I'm mostly interested in 1, don't care *at this moment* about 3 at all, and
think that 2 is untimely (and has probably many answers), while from your
answer I got the feeling that your main concern is 2.

I wrote:
>...omissis...
>Therefore, summarizing, I would leave the grammar as it is in the summary,
>possibly producing more concise grammar(s) for the tools to work on and/or
>for getting a grammar that is easier to grab at first glance (??maybe I'm a
>bit overoptimistic, here :-) ) only when we have produced a final version.
You answered
>Indeed, my comments are a lot w.r.t. interchange format, but I think it
>would be very good if we only had one and not several formats; note that
>implementors would perhaps want to use the Semantics as guidelines (!!)
Actually, I hope so, too! It would be unfair that we take the pain of
giving a semantics and then the implementors disregard it and implement
something else ;-)
But this does not mean that they must use the parse trees of the current
grammar as internal representation of the language terms.
The only relevant point is that their internal format unambiguously
represents the element of the language and not the way we choose to build
them in our grammar (or not? maybe here is the problem of my
non-understanding).
I expect that we will have more than one grammar, even when we will have a
final version of the language abstract syntax.
Indeed, consider for instance the grammar as it is now and look at the
example you give
    UNIT-SPEC ::= SPEC-NAME | UNIT-TYPE
that is, I suppose, one of the cases described by Andrzej as
>One is a true inclusion, were not semantic coercion is required, and the
>meaning of a phrase in a subclass is exactly the same as the meaning
>of this phrase in a superclass.

This classification is useful, because it helps the presentation of the
language to a human user, and it is harmful, because it introduces a
distinction, and hence a complication, useless from a programming point of
view.
(Actually imho I think that Andrzej's comments about the "distinction" lead
to have a simplified grammar for the description of the semantics.
Unfortunately, the definition of the semantics is affecting the language
design and obviously we cannot give the semantics if we don't fix the
language, so we are looping. But I expect that the final version of the
semantics will be presented on a simplified grammar.)
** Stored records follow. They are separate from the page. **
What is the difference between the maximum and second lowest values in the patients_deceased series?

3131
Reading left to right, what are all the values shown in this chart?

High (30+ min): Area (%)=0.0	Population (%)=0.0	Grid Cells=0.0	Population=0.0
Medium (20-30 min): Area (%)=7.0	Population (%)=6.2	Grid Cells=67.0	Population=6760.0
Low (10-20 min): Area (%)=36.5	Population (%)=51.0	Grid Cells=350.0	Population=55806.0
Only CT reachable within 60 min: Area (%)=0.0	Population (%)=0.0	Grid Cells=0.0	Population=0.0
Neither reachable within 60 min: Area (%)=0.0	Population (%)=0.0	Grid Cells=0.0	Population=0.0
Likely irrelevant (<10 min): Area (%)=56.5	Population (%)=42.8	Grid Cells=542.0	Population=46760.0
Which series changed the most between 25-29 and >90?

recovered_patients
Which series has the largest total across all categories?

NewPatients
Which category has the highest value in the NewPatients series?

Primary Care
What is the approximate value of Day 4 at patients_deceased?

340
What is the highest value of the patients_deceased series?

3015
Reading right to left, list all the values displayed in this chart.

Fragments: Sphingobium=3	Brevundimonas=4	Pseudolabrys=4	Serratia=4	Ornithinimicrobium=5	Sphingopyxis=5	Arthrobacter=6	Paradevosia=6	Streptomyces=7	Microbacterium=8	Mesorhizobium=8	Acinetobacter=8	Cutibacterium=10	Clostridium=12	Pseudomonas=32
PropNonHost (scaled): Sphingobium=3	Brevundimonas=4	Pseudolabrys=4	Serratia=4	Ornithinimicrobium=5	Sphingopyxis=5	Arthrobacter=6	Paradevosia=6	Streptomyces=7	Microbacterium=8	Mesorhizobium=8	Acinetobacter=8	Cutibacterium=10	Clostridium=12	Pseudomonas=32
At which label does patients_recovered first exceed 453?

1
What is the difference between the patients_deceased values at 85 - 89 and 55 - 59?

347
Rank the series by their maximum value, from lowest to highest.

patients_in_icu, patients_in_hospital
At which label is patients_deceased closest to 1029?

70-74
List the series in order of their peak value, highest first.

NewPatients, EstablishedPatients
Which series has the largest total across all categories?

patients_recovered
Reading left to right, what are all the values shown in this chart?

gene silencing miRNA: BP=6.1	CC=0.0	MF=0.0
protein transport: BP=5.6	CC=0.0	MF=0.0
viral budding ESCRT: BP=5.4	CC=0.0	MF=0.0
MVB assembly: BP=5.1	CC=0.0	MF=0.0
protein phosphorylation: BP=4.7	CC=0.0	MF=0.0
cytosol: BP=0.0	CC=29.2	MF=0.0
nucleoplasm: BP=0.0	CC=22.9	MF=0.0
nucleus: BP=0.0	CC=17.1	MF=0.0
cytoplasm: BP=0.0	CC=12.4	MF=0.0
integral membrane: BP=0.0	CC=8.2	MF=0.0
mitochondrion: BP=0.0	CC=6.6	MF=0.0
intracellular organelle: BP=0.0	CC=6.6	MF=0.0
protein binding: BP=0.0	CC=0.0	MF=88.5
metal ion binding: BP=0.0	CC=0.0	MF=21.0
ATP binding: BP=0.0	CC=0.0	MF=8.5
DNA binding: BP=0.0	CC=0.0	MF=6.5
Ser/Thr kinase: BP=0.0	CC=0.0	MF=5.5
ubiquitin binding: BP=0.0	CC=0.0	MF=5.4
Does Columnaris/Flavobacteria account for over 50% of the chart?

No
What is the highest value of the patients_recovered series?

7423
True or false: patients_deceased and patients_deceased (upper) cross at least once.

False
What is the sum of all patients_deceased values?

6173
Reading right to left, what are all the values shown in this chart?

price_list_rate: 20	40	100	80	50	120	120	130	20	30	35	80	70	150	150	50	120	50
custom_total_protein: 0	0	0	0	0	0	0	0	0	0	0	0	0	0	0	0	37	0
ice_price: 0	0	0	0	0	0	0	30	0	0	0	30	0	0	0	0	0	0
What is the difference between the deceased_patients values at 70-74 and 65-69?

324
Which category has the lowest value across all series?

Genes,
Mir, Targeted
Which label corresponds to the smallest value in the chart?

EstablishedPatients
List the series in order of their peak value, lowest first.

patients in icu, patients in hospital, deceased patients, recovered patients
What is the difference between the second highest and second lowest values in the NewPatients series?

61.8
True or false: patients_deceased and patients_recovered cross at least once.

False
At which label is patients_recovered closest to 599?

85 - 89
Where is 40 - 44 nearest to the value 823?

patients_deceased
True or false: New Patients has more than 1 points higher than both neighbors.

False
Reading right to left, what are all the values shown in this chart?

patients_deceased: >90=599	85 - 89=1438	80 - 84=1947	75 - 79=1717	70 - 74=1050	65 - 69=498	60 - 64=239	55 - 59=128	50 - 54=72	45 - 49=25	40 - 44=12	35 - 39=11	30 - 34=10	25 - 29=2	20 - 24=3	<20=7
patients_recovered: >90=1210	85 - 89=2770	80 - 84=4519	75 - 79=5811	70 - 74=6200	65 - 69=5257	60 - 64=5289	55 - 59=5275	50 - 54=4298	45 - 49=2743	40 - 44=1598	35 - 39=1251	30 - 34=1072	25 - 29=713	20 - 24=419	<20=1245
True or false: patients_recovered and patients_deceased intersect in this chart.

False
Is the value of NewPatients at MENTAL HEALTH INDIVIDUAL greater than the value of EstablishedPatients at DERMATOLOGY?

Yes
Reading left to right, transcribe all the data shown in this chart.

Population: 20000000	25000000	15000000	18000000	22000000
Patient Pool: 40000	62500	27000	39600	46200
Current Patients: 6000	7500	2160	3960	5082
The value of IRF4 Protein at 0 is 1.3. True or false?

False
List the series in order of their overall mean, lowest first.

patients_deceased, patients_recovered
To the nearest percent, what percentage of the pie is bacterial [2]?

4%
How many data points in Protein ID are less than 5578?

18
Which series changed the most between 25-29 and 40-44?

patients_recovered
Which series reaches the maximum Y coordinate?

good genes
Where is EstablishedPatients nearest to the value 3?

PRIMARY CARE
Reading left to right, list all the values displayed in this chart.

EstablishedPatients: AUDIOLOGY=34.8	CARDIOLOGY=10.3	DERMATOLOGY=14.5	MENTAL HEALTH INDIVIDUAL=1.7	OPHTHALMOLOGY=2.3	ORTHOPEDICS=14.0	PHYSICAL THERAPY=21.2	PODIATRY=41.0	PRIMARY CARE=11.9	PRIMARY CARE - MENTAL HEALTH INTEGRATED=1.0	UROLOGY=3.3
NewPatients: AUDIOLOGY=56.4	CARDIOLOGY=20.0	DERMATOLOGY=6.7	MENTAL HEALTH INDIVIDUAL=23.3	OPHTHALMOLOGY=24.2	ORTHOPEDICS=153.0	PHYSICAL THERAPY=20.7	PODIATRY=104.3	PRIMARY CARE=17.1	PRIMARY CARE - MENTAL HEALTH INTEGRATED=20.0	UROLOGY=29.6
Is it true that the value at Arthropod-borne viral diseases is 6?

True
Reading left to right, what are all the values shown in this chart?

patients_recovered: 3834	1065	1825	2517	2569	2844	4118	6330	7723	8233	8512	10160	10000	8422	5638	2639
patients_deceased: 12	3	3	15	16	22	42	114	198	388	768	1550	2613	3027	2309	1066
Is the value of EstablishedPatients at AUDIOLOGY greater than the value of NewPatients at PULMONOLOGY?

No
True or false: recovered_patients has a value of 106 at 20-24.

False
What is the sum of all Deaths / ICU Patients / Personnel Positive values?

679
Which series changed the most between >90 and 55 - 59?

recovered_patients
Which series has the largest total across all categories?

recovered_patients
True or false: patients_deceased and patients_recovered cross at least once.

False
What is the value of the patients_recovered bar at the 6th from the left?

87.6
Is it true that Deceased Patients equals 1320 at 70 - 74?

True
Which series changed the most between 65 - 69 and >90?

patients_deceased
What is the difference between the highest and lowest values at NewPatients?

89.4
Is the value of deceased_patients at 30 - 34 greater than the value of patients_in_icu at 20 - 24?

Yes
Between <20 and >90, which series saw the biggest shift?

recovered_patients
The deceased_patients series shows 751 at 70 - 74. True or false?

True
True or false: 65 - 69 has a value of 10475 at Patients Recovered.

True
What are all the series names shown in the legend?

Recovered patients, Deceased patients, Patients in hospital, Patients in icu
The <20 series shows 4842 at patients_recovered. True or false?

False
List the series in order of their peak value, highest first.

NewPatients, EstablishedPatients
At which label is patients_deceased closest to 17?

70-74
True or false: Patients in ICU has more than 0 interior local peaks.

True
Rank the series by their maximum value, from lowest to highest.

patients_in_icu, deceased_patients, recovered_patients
The same happens, for instance, in the productions for BASIC-ITEM.
Why should we distinguish among SIG-DECL and VAR-DECL, AXIOM...? Why not to
group all the declarations and all the property requirements and have
BASIC-ITEM::=DECL | PROPERTY
DECL::=SORT-DECL |...|VAR-DECL
PROPERTY::= AXIOM | SORT-GEN
or no distinction at all, all kinds of basic-items flattened at one level?
I suppose that the "best" classifying depends on the use we want to make of
the grammar.
For this reason I would like to reach a firm definition of CASL AS (in the
sense of the language described) and only at that point propose alternative
grammars for different aims.
I hope that the implementors wont start working now, before we have a fixed
language, so the issue of the best grammar to present the interchange
format may wait a bit.

>Distinction between FUN and PRED
......
>
>OK, that's it, and it is *a lot* in the concrete syntax. Context-free
>parsers will have to restructure/copy the whole tree for formulae/terms
>during context analysis (more reason for flattening :-)
Isn't it possible to have in the concrete grammar one non-terminal for both
function and predicates (or better for their names and concrete
applications) and use it in both cases? Maybe this is a stupid idea,
suggested by my lack of familiarity with language design, but I don't see
the need for a 1-1 correspondance between AS and CS.